We Love You, Therefore We Must Kill You
In culinary news, Friendly’s — they of the cheerful, old-timey, soda shop decor — apparently knows when they’ve had the gauntlet thrown down in front of them. Oh sure, they come at you with their whole “Where ice cream makes the meal” happy faces, and their quaint uniforms, but on the inside these are killer business people. They know when it’s time to up the ante.
A while back, I told you about Kentucky Fried Chicken’s infamous Double Down Sandwich. At the time, I was so shocked by the incredible grossness of the ingredients that I am told I was a bit unfair to the restaurant chain by inferring that KFC was plotting to murder their customer base and steal their estates (“… if you wouldn’t mind just signing this Power of Attorney form before you eat your delicious Double Down, sir, and by the way, would you like fries with that?”), which, of course, was not at all my intention.
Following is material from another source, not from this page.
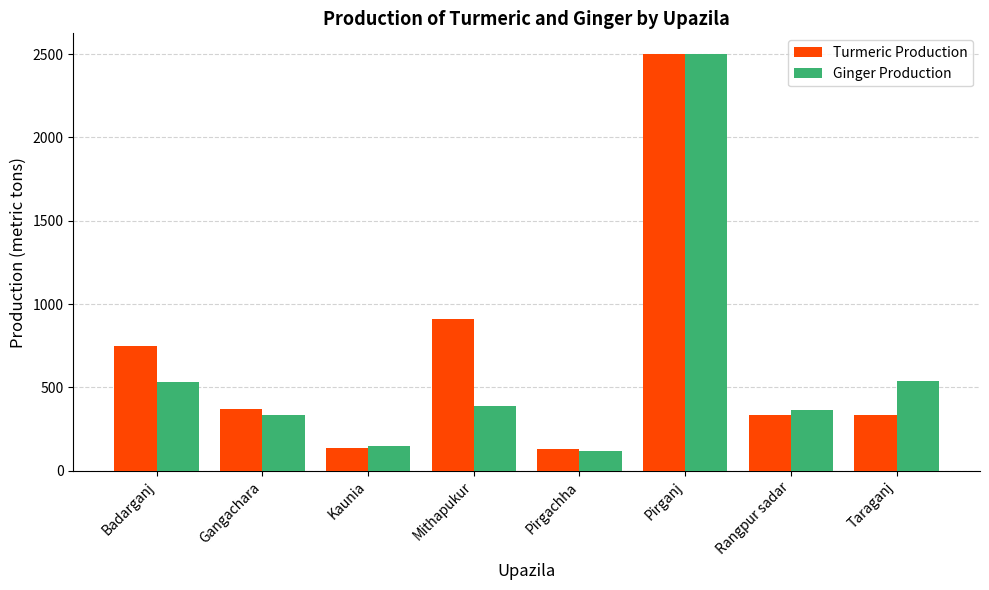

Which series changed the most between Pirgachha and Pirganj?

Ginger Production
But I am sometimes pretty often always willing to admit when I might have offended someone, even a large, faceless corporation with unlimited legal resources, so in order to avoid being sued make amends, I will just say that the introduction of the Double Down sandwich was clearly a totally humorous and fun prank on the part of KFC Corporate (“Ha ha! Let’s see how long it takes them to notice that the bread is missing”) and leave it at that.
But I imagine it was enough to get Friendly’s thinking. How could they top KFC’s creation? How to build a better sandwich, so to speak, one that would bring in the customers in this tough economy and make them feel like Friendly’s loves them, and wants them to be happy? Let’s take a look, shall we?
Overall, I would have to say that OH MY GOD, ARE THEY INSANE??! THOSE ARE GRILLED CHEESE SANDWICHES! ON BOTH SIDES!
I think when our great-great grandchildren look back at this time, they will probably look at the remains of the Friendly’s Burger Melts and conclude that these were the instruments we used to off ourselves when things became too much.
Look at the bright side, if you take this apart carefully you could feed a family of three.
You have identified a trend. There will be no great-great grandchildren.